The Chinese village leader who assaulted local officials and burned down a township government building this January has been given a life sentence, according to his family and lawyer.

Gao Jinghe, the head of a small hamlet some 140 miles northeast of Beijing, was found guilty of trying to kill the leader of his local township by stabbing him in the face and setting him on fire with gasoline. In the same incident on Jan. 15, Gao is also said to have used a pig-slaughtering knife to wound the Chinese Communist Party secretary of Liuzhangzi Township, which sits near the village of Beitai that Gao oversaw until his outburst of violence.

None of the injuries were life threatening, though the township leader reportedly suffered extensive burns. A third person was slightly injured by Gao in the melee.

The verdict against Gao was passed by a court in Hebei Province, which surrounds Beijing, on April 16 but not communicated officially to his family until April 23. Gao’s lawyer said he expected him to serve 12 or 13 years before possibly being released.

Although the details of the attacks were not in dispute, many people interviewed in Beitai by McClatchy later in January were supportive of Gao after his arrest.

He had led an unsuccessful fight to invalidate agreements brokered by his predecessor that granted rights for village timberland to several businessmen. There were widespread complaints in Beitai that the deals were nontransparent, if not completely corrupt. Suspicions of wrongdoings by local officials and their allies, especially on matters of land and money, are common in China.
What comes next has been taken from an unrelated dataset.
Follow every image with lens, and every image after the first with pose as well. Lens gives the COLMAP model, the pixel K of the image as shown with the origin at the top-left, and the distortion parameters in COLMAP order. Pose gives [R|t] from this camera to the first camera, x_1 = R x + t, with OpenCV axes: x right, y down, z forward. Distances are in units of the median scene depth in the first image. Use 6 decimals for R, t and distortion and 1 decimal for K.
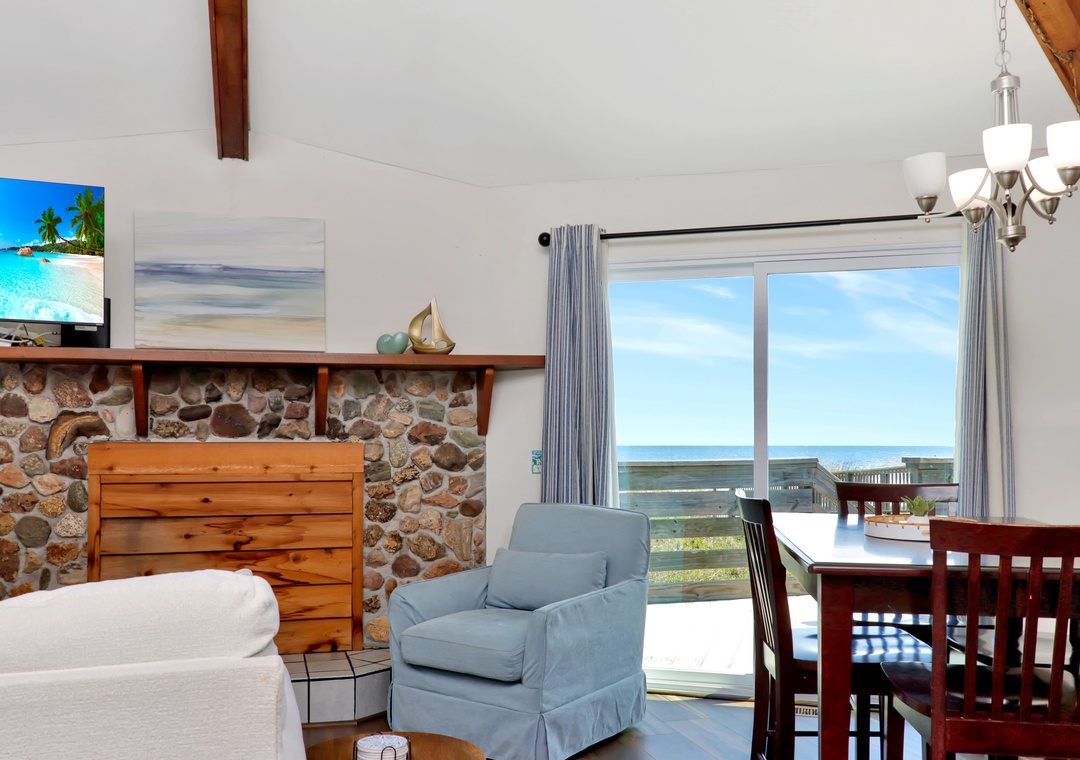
lens RADIAL K [[1003.1, 0, 557.0], [0, 1003.1, 425.4], [0, 0, 1]] dist [0.009472, -0.001891]
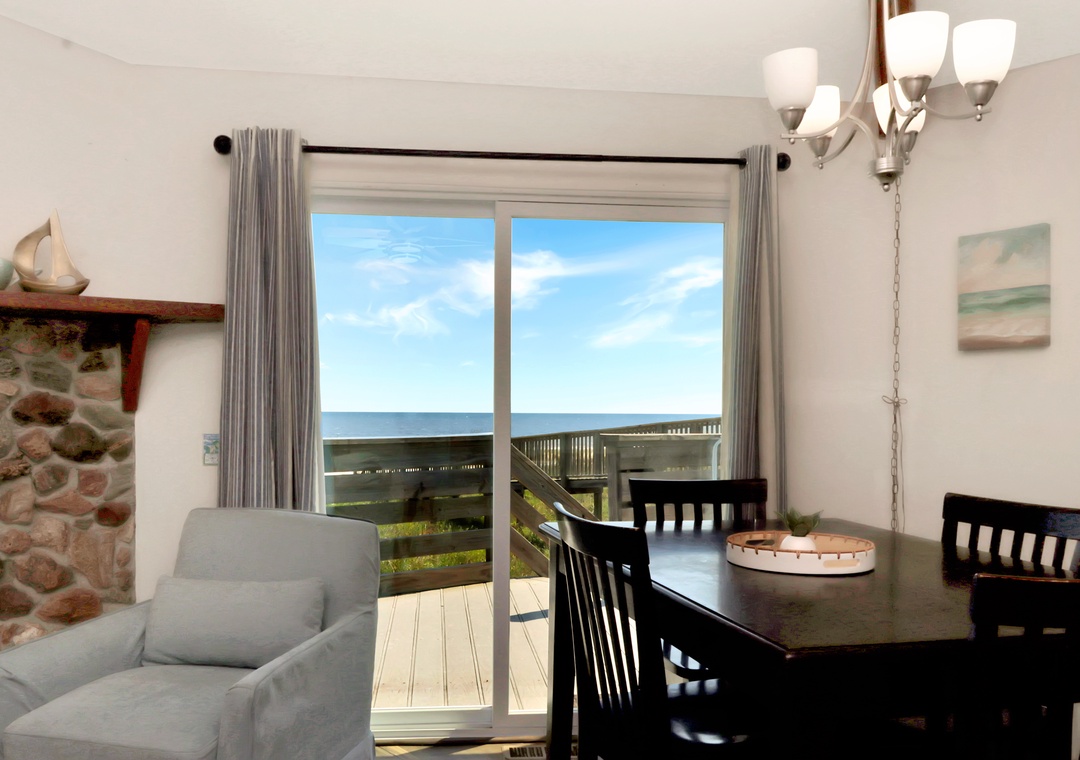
lens RADIAL K [[957.8, 0, 541.1], [0, 957.8, 428.8], [0, 0, 1]] dist [0.000321, 0.000813]
pose [[0.934894, 0.002571, 0.354917, -0.043128], [-0.014706, 0.999396, 0.031499, -0.004486], [-0.354621, -0.034667, 0.934367, 0.260022]]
“The officials are protecting each other, there are financial interests,” said Gao Jinlong, Gao Jinghe’s nephew, in a phone interview on Wednesday.
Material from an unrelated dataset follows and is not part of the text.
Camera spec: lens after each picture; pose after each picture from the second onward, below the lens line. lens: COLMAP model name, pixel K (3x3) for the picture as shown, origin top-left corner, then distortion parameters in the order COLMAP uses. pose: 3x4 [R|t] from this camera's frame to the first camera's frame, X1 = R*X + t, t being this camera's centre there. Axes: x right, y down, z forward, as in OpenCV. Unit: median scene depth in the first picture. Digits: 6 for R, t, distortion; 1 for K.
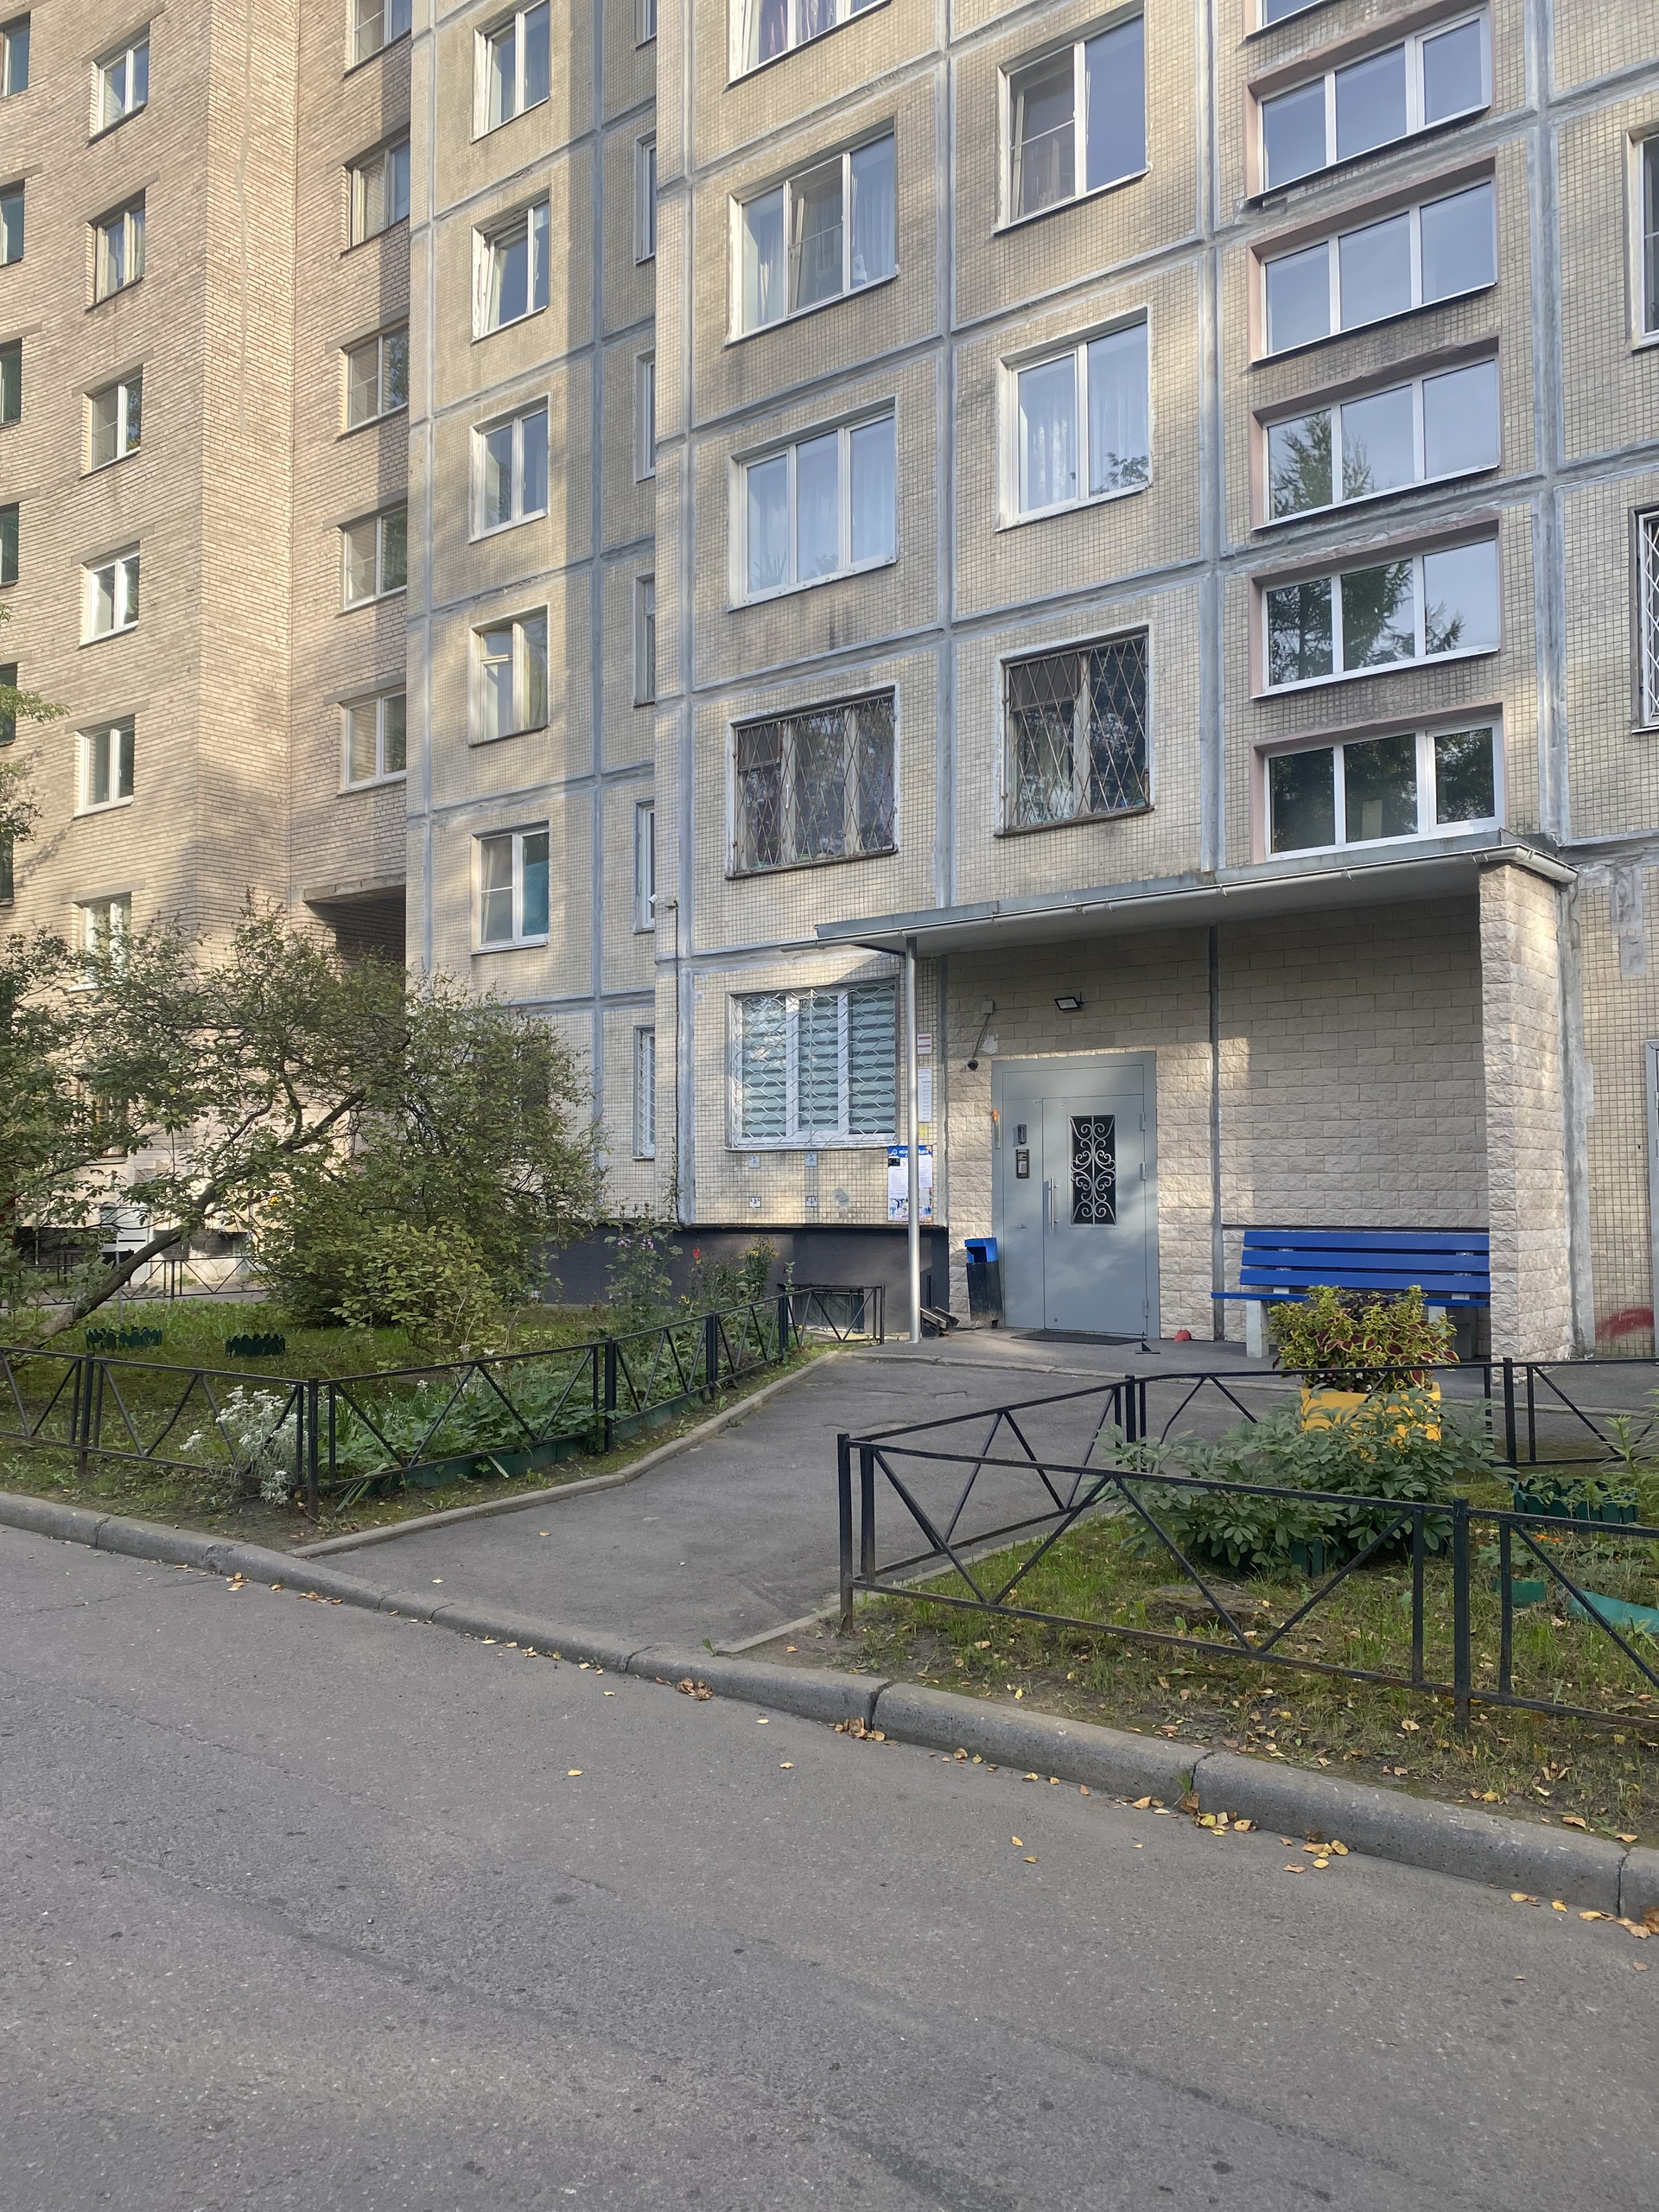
lens RADIAL K [[1706.7, 0, 824.4], [0, 1706.7, 1108.7], [0, 0, 1]] dist [0.037027, -0.041952]
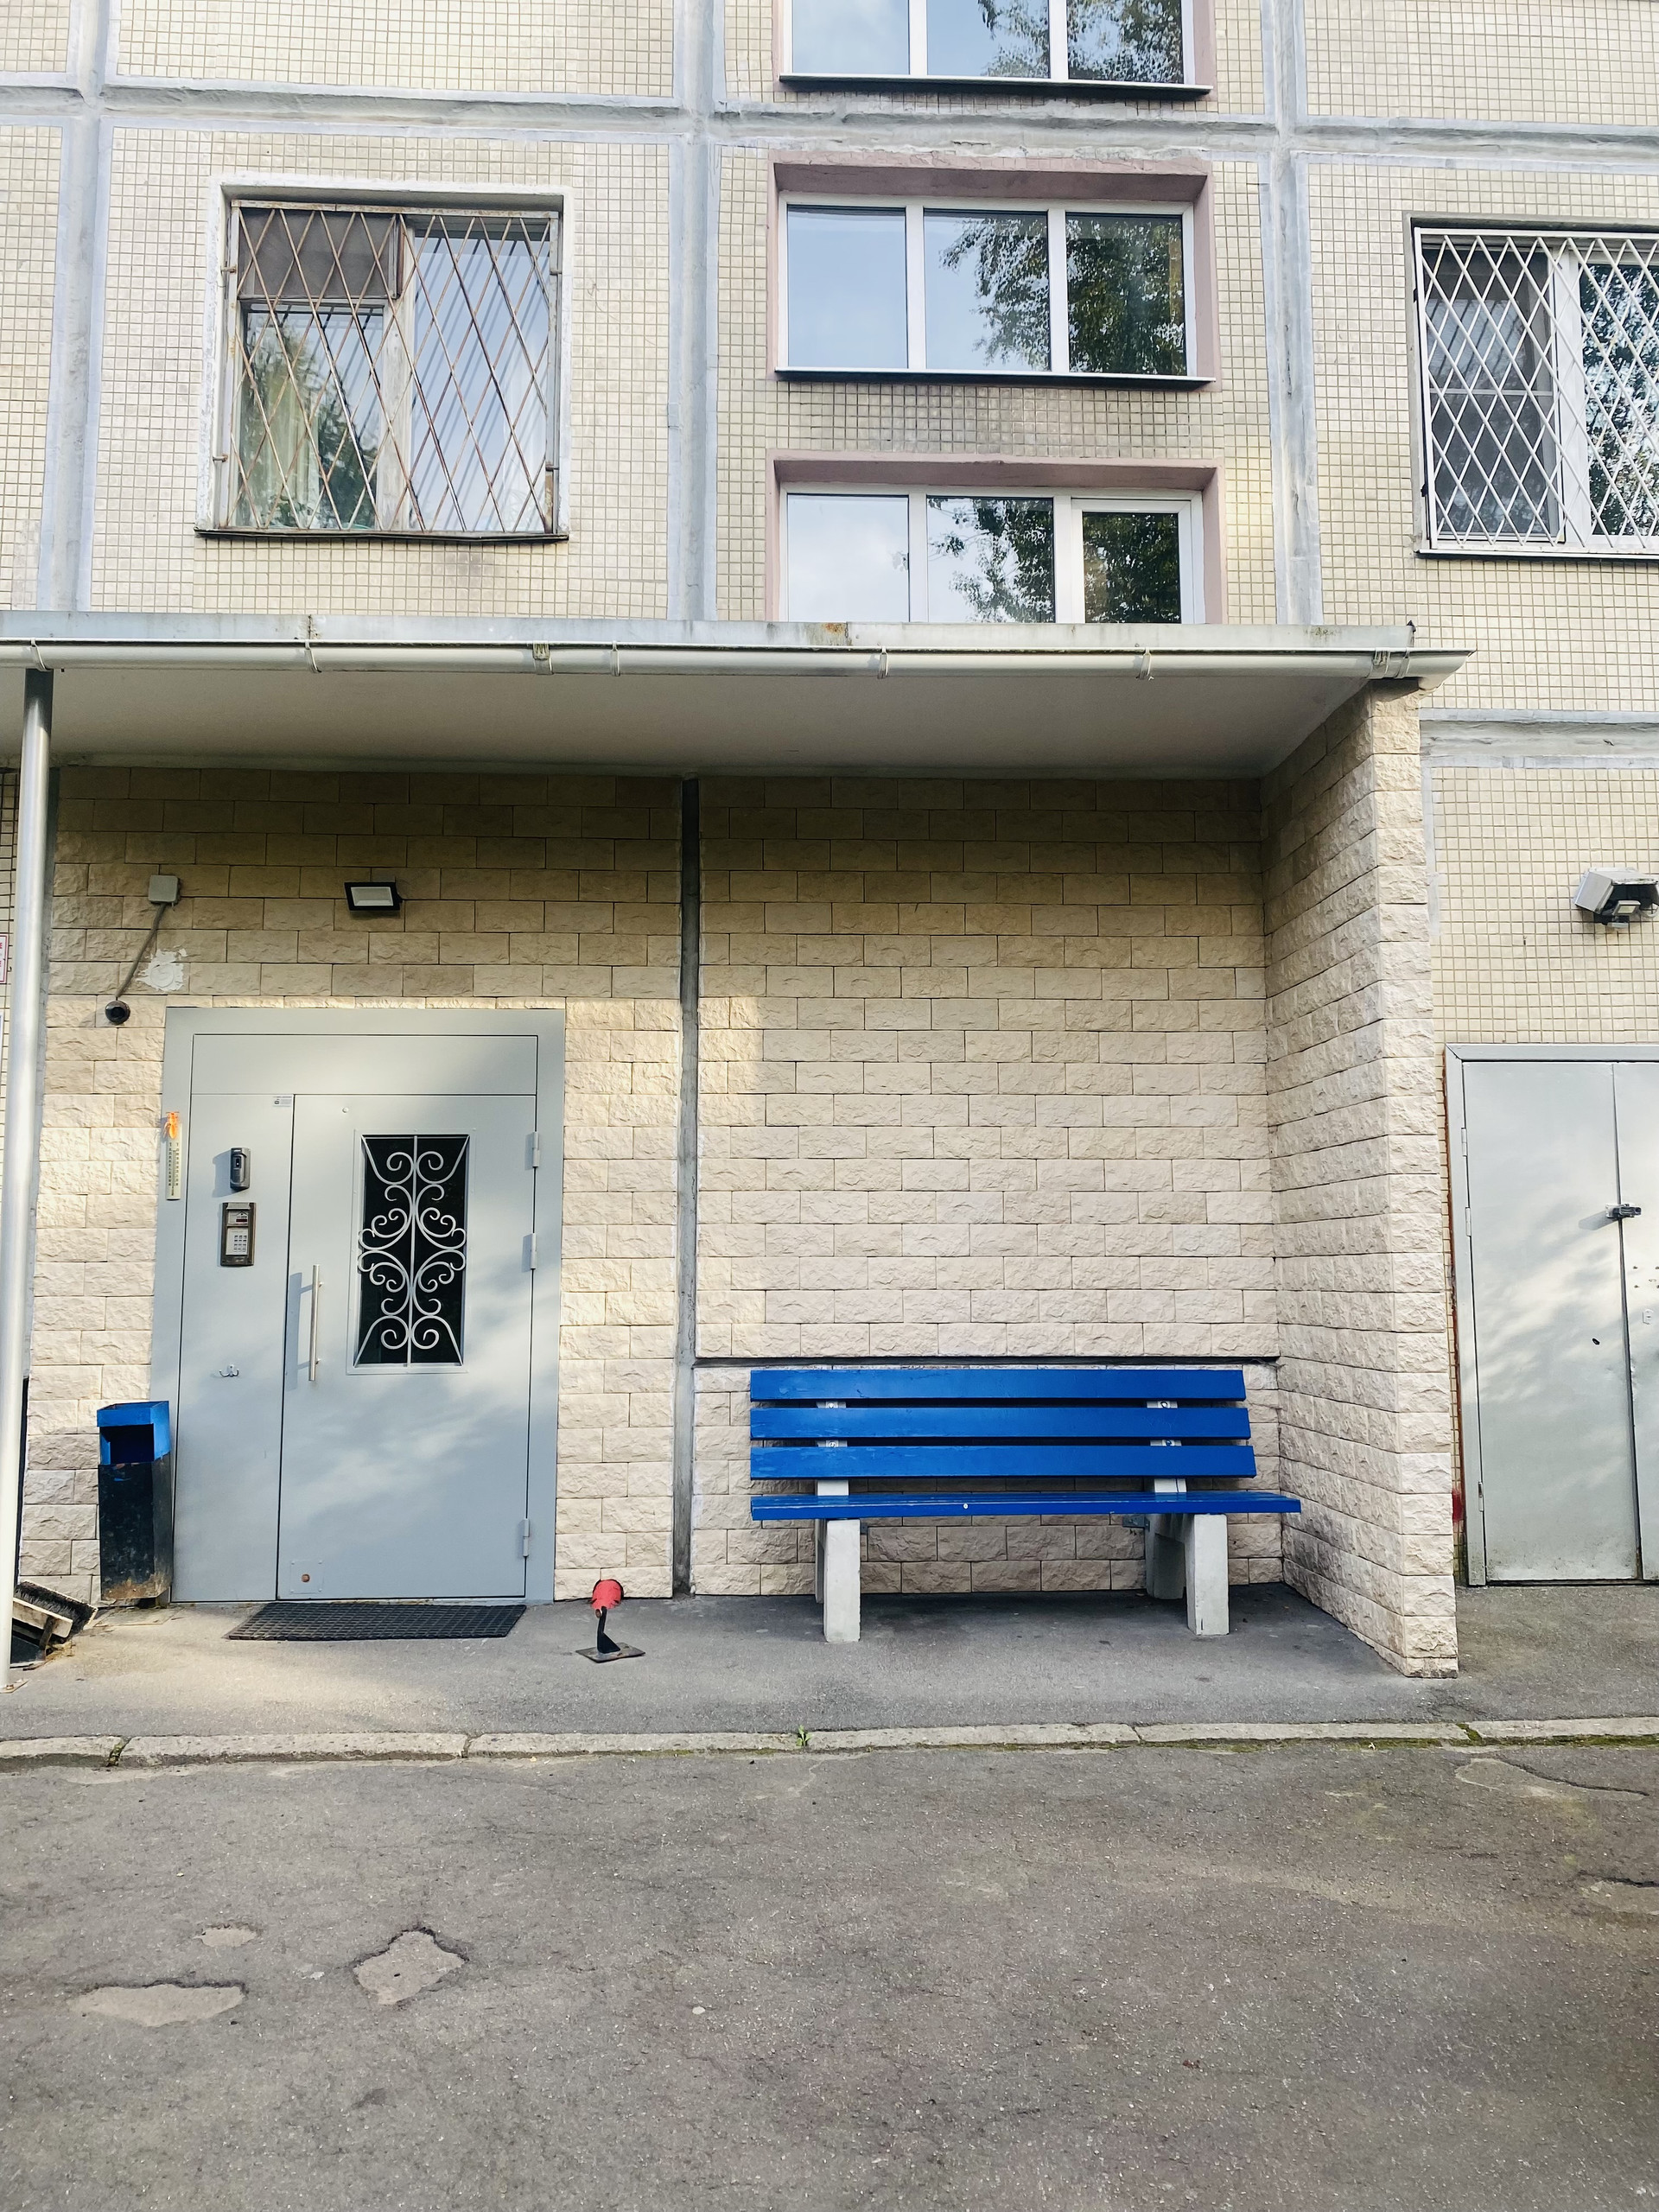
lens RADIAL K [[1706.7, 0, 849.9], [0, 1706.7, 1082.4], [0, 0, 1]] dist [0.037027, -0.041952]
pose [[0.752481, 0.073060, 0.654549, -0.069150], [-0.030776, 0.996643, -0.075863, 0.023044], [-0.657895, 0.036941, 0.752203, 0.582671]]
Allegations of wrongdoing in the real estate transactions were brought up during Gao’s three-and-a half hour trial on April 10 as possible motivation for the bloodshed, said Gao’s Beijing-based lawyer, Hao Hongwei.

“But Gao Jinghe was not very satisfied with the responses from the county and the township,” in giving particulars of the deals, Hao said.

During the trial, Gao said that he’d carried a knife and bottle of gasoline to the township government offices only to scare officials, not to kill anyone, according an account in The Beijing News, a state-controlled publication.

The newspaper noted the court was not swayed by that version of events.

In addition to a life sentence for arson and the attempted murders, Gao was ordered to pay 449,417 yuan, about $71,275, in damages for torching the township building. Hao, the lawyer, said that Gao decided not to appeal the ruling both because he’d run out of money to do so and he did not expect a different decision from higher-level courts.

Asked about Gao’s attitude during the proceedings, Hao explained that, “he didn’t apologize, but he felt regret.”